I find myself on Remeron again, but I am having a different experience now. Every drug that is added to my cocktail brings out new facets of my personality. Still- if I were under the same pressure that I had been under while living in Boston, the constant provocations and slurs, I don't know if I could actually deal with it. People there are so hard on one another. Yet, instead of having the rough edges knocked off, becoming smooth, they became rougher, nastier, harder. Meanwhile, I was becoming bruised, mashed between others into a pulpy acquiescence, and thus the small daily snobberies, and unkindnesses took their toll.

People there told me that I was too sensitive to others, too nice, too accommodating. I thought that being upset by a customer who had just called me a "sloth" was not a matter of being too sensitive. I felt I needed to say something back; my friends told me not to, despite the fact that it was just wrong for the customer to say something like that. They told me to "suck it up" because this was the hard reality of my situation: I had to be nice and the customers didn't. So- I learned not to be quite so sensitive and accommodating. I tried to be even tougher than that, but I felt I was losing my empathy, my humanity- that just to survive, I was suppressing my real self and becoming somehow indecent. In short, I expected the worst from myself and others and was never disappointed.

Now that I am back in the city in which I reached adulthood- I am a changed person. While I don't automatically expect the worst of people, the fear of being emotionally needled, poked, prodded and jostled once again is always there. The will to help is still there, but it is tempered by not wanting to do too much for others, lest they take advantage of me, or take me for granted.

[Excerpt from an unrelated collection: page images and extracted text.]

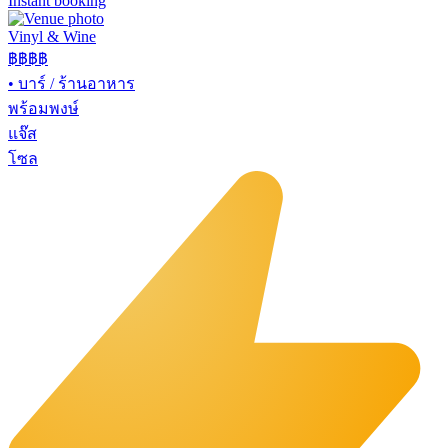
Instant booking
Vinyl & Wine
฿฿฿
฿
•
บาร์ / ร้านอาหาร
พร้อมพงษ์
แจ๊ส
โซล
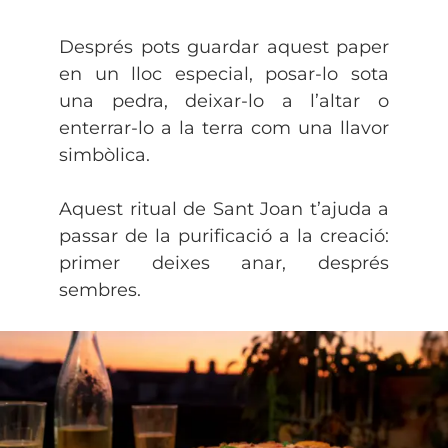
Després pots guardar aquest paper
en un lloc especial, posar-lo sota
una pedra, deixar-lo a l’altar o
enterrar-lo a la terra com una llavor
simbòlica.
Aquest ritual de Sant Joan t’ajuda a
passar de la purificació a la creació:
primer deixes anar, després
sembres.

Whereas the last time I took Remeron I was in a haze, I am now able to think rationally. Whereas the last time I was on Remeron, I moved too slowly, now I move at an acceptable pace because I take better care of myself. I take my meds at the appropriate times, and have taken steps not to be in chaos all of the time. Where as I was unsettled, single and my mother was still alive the last time that I took Remeron, I have now lived in the same place since 2001, and am married. What appropriately or inappropriately my mother one did, she can no longer do because she is no longer alive. Whereas I was once an angry, over-medicated little girl playing house, I am now of the alpha generation, and the important decisions, for better and worse, are mine.

I think that I am now in a place where Remeron can do more than teach me about my life, it can help me live it.